The Runner’s Diet: What You Need to Know

As a runner, you know you need the right fuel to go the distance and run at your best. Whether you’re a casual runner or looking to improve your performance before your next race, you need to pay close attention to the foods you eat and the vitamins and minerals you’re consuming on a daily basis.

So, what’s the best diet for runners? If you’re looking to improve your performance, you need to look past protein and carbohydrates and think about the vitamins and minerals you’re getting from your diet. The ideal runner’s diet should include adequate amounts of the following nutrients.

Calcium for bone structure

Your body needs calcium to perform a variety of basic functions. It provides structure and hardness to bones and teeth, carries messages from nerves to the brain and other parts of the body. In terms of athletics, calcium is essential for muscle movement, aiding in muscle contraction and reducing risk of injuries like bone fractures.

There are several whole-food sources that can help you meet your daily calcium needs. Include more dairy, salmon and leafy greens in your diet, or consider taking a calcium supplement. Along with maintaining appropriate Vitamin D levels, boosting your calcium intake can help you maintain muscle mass, helping you stay lean and improving your performance.

Vitamin D to support bones

If you’re looking to increase your calcium levels, you should also take your Vitamin D levels into account. Vitamin D is an essential nutrient that aids the body in absorbing calcium and regulating phosphorus to keep your bones healthy and strong.

If you regularly train indoors and have limited exposure to sunshine, consume more dairy to increase your daily intake of Vitamin D. If you follow a dairy-restricted diet, look for Vitamin D-fortified foods or consider supplementing. 
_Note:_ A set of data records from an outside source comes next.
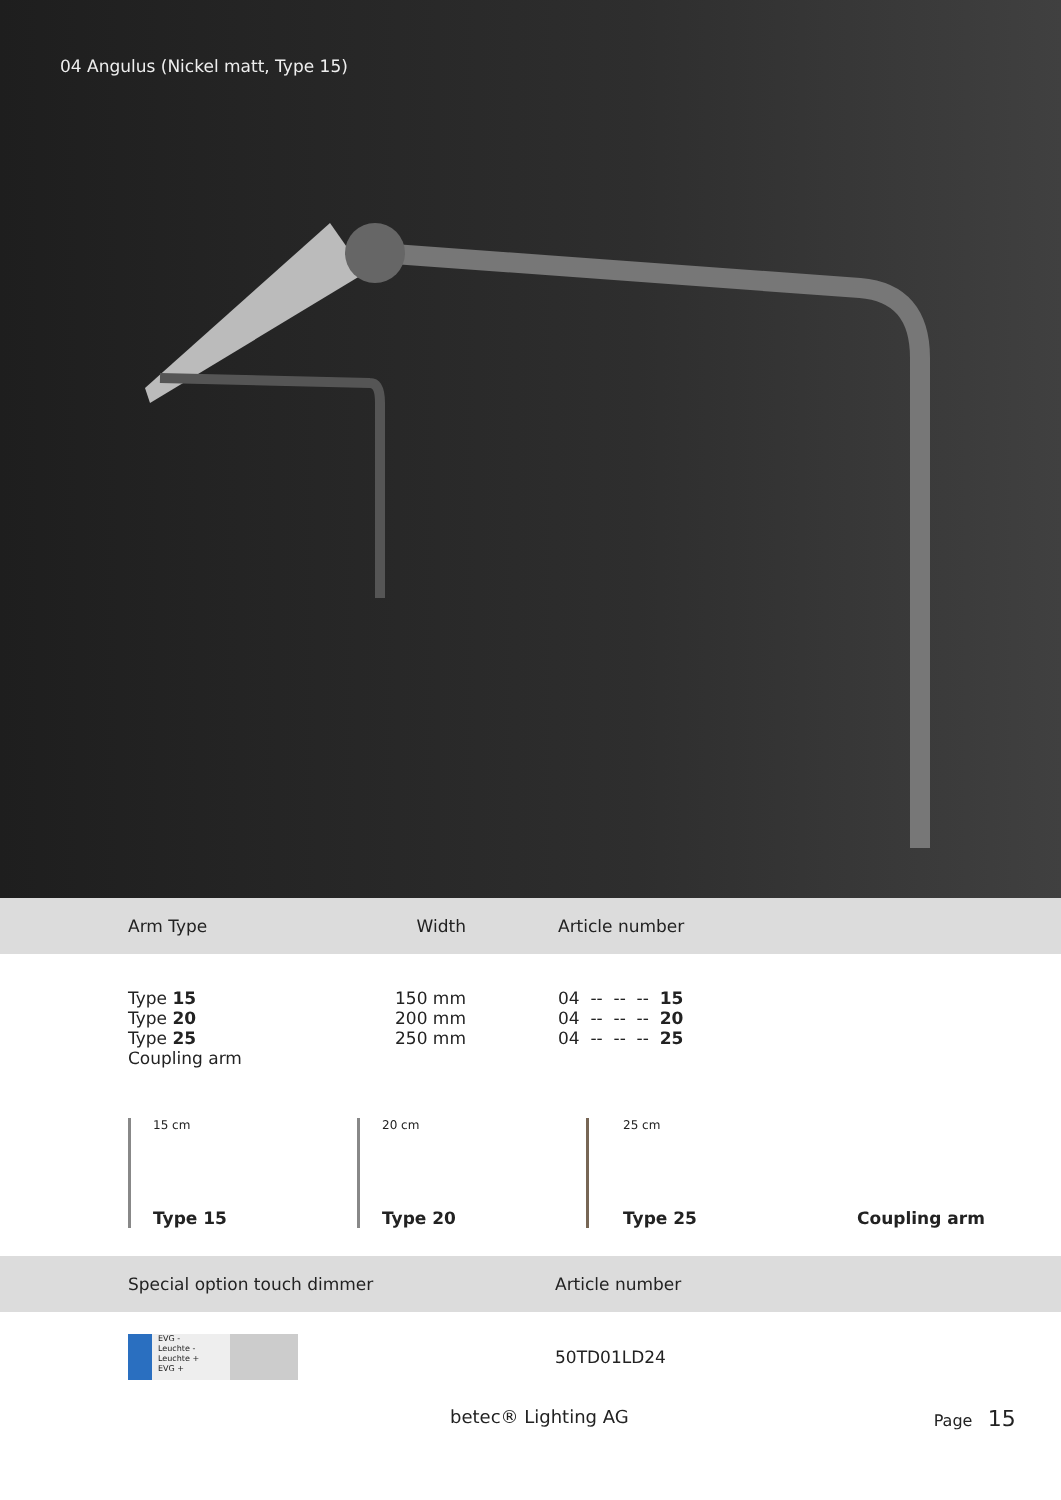04 Angulus (Nickel matt, Type 15)
| Arm Type | Width | Article number |
| --- | --- | --- |
| Type 15 Type 20 Type 25 Coupling arm | 150 mm 200 mm 250 mm | 04 -- -- -- 15 04 -- -- -- 20 04 -- -- -- 25 |
15 cm
Type 15
20 cm
Type 20
25 cm
Type 25
Coupling arm
Special option touch dimmer Article number
EVG -
Leuchte -
Leuchte +
EVG +
50TD01LD24
betec® Lighting AG Page 15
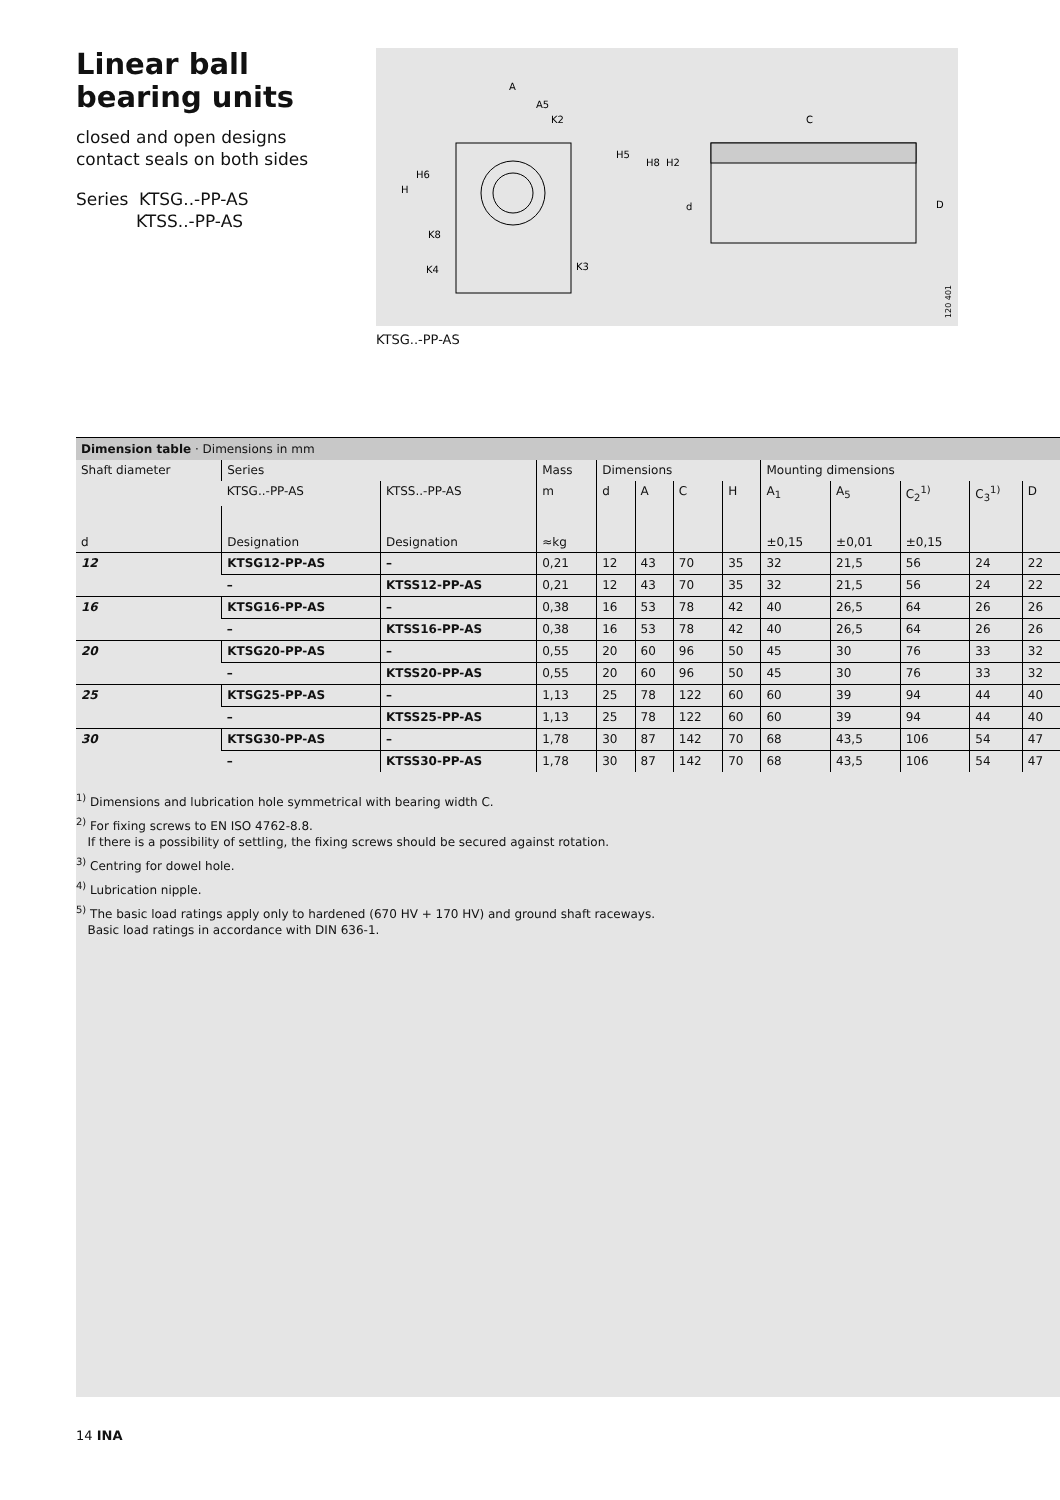Linear ball bearing units
closed and open designs
contact seals on both sides
Series KTSG..-PP-AS
KTSS..-PP-AS
A
A5
K2
H
H6
H5
H8
H2
C
d
D
K4
K3
K8
120 401
KTSG..-PP-AS
Dimension table · Dimensions in mm
| Shaft diameter | Series | | Mass | Dimensions | | | | Mounting dimensions | | | | |
| | KTSG..-PP-AS | KTSS..-PP-AS | m | d | A | C | H | A<sub>1</sub> | A<sub>5</sub> | C<sub>2</sub><sup>1)</sup> | C<sub>3</sub><sup>1)</sup> | D |
| d | Designation | Designation | ≈kg | | | | | ±0,15 | ±0,01 | ±0,15 | | |
| 12 | KTSG12-PP-AS | – | 0,21 | 12 | 43 | 70 | 35 | 32 | 21,5 | 56 | 24 | 22 |
| | – | KTSS12-PP-AS | 0,21 | 12 | 43 | 70 | 35 | 32 | 21,5 | 56 | 24 | 22 |
| 16 | KTSG16-PP-AS | – | 0,38 | 16 | 53 | 78 | 42 | 40 | 26,5 | 64 | 26 | 26 |
| | – | KTSS16-PP-AS | 0,38 | 16 | 53 | 78 | 42 | 40 | 26,5 | 64 | 26 | 26 |
| 20 | KTSG20-PP-AS | – | 0,55 | 20 | 60 | 96 | 50 | 45 | 30 | 76 | 33 | 32 |
| | – | KTSS20-PP-AS | 0,55 | 20 | 60 | 96 | 50 | 45 | 30 | 76 | 33 | 32 |
| 25 | KTSG25-PP-AS | – | 1,13 | 25 | 78 | 122 | 60 | 60 | 39 | 94 | 44 | 40 |
| | – | KTSS25-PP-AS | 1,13 | 25 | 78 | 122 | 60 | 60 | 39 | 94 | 44 | 40 |
| 30 | KTSG30-PP-AS | – | 1,78 | 30 | 87 | 142 | 70 | 68 | 43,5 | 106 | 54 | 47 |
| | – | KTSS30-PP-AS | 1,78 | 30 | 87 | 142 | 70 | 68 | 43,5 | 106 | 54 | 47 |
<sup>1)</sup> Dimensions and lubrication hole symmetrical with bearing width C.
<sup>2)</sup> For fixing screws to EN ISO 4762-8.8.
If there is a possibility of settling, the fixing screws should be secured against rotation.
<sup>3)</sup> Centring for dowel hole.
<sup>4)</sup> Lubrication nipple.
<sup>5)</sup> The basic load ratings apply only to hardened (670 HV + 170 HV) and ground shaft raceways.
Basic load ratings in accordance with DIN 636-1.
14 INA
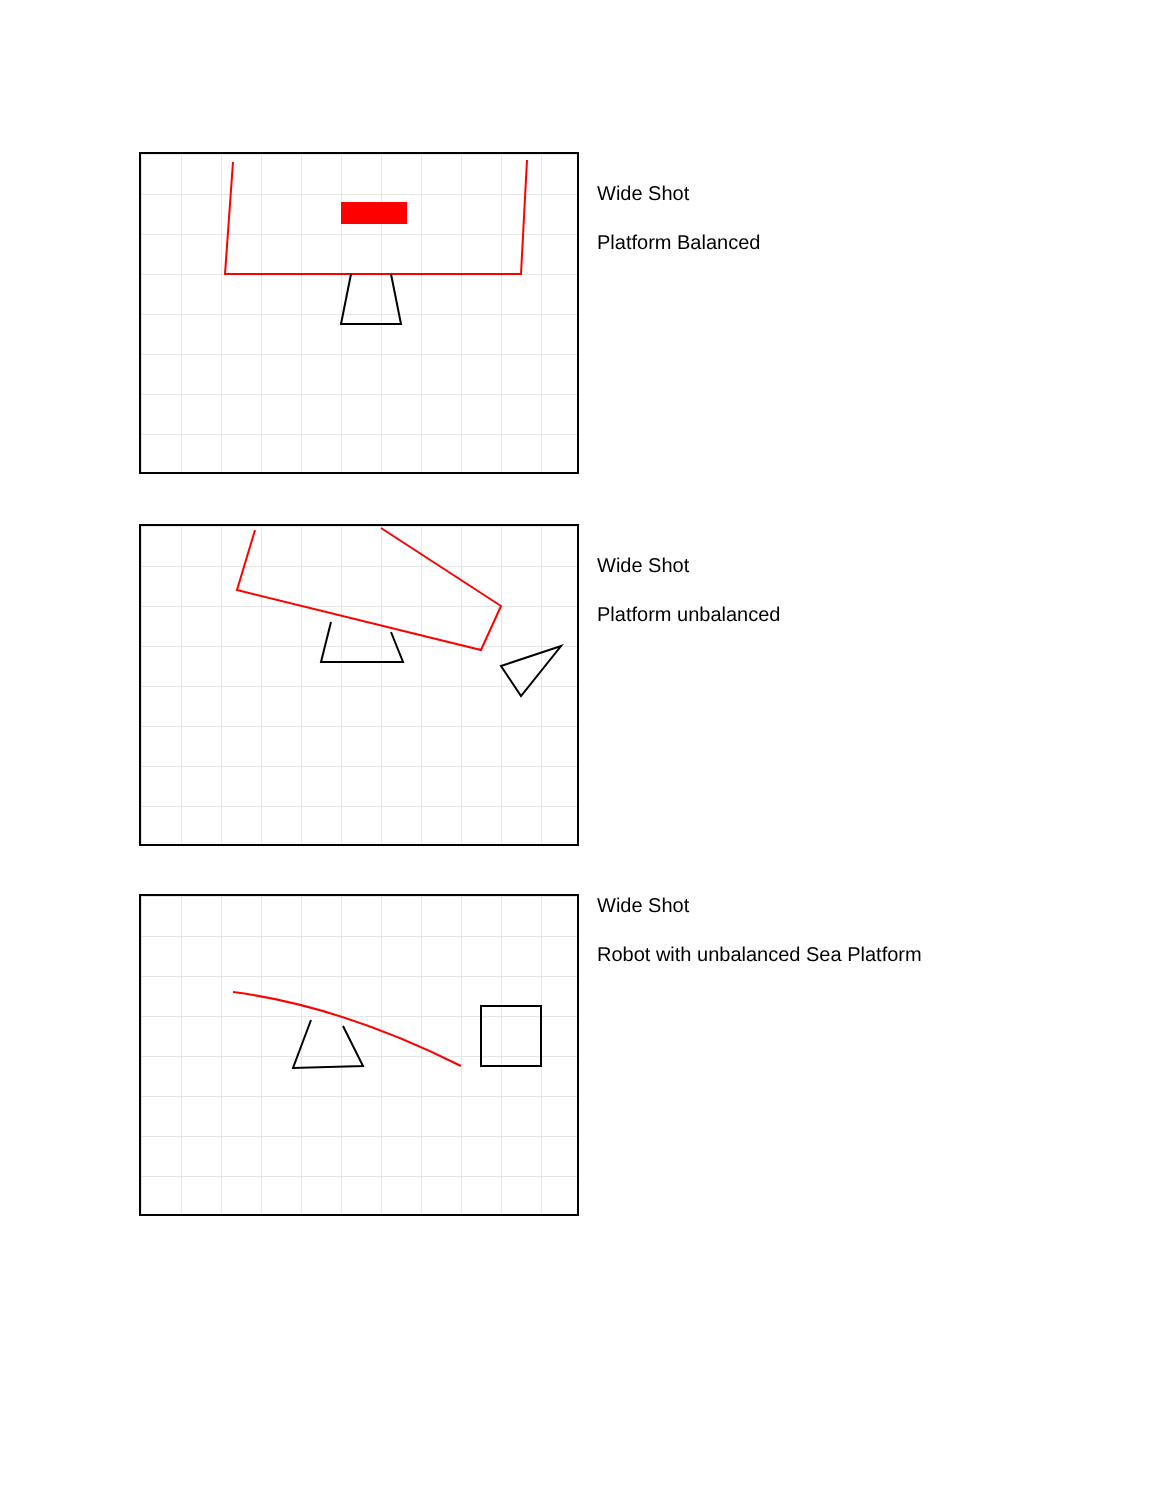Wide Shot
Platform Balanced
Wide Shot
Platform unbalanced
Wide Shot
Robot with unbalanced Sea Platform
Iron for better oxygenation

Feeling like your energy levels are slipping? You might be iron deficient—it’s one of the most common mineral deficiencies around the world. This essential nutrient regulates your energy metabolism and carries oxygen to your muscles, helping them work efficiently and aiding in fat loss.

Lean meats are the richest source of iron, so if you’re following a vegetarian or vegan diet, you may need to make some dietary changes. Eat more beans, nuts and iron-fortified foods to increase your daily iron intake or supplement for convenience and effectiveness.

Zinc for fortification

Athletes need a strong immune system, since being sidelined with an infection or other illness can quickly derail your training. Zinc supports many key bodily functions, including cell division and metabolism. Why should zinc specifically be included in a balanced diet for runners? Mainly because it repairs your tissues after exercise, reducing your recovery times and helping you get back in the gym, on the track or wherever you’re training. It also increases your aerobic capacity, helping send oxygen to muscles and improving your endurance.

A zinc deficiency will leave you feeling sluggish, and you may even be losing weight you don’t want to lose. Eat more zinc-rich foods like meat and poultry to increase your zinc intake. Again, vegetarians and vegans need to be more mindful of their zinc intake, eating beans, nuts and whole grains to maintain appropriate levels. Supplementing is usually a safe and effective way to improve your zinc levels, as well.

Magnesium for your cells

Keep your bones healthy and regulate levels of calcium and Vitamin D in the body by paying close attention to your magnesium intake. Magnesium promotes a whole host of functions that affect athletic performance. It helps maintain normal muscle function, heart rhythm, blood pressure and immune function. Magnesium is required by virtually every cell in the body, which means no one—athletes or couch potatoes alike—can afford to be deficient.

Since your body can’t make magnesium, you need to get it from your diet. There are several whole-food sources rich in magnesium, including almonds, roasted peanuts, spinach, broccoli and whole-grain bread. Most modern diets are low in magnesium-rich foods, which means that supplementing—as long as it’s safe for you to do so—is an ideal solution to low magnesium levels,

Athletic performance goes beyond willpower and determination

Whether you’re training for a triathlon or you’re just looking to stay fit and improve your everyday running performance, you need more than willpower—you need to make sure you’re getting your vitamins and minerals. If you’re concerned that you’re deficient in any of the nutrients listed above, consider making changes to your diet or talk to your doctor to determine if supplementing is safe for your particular situation.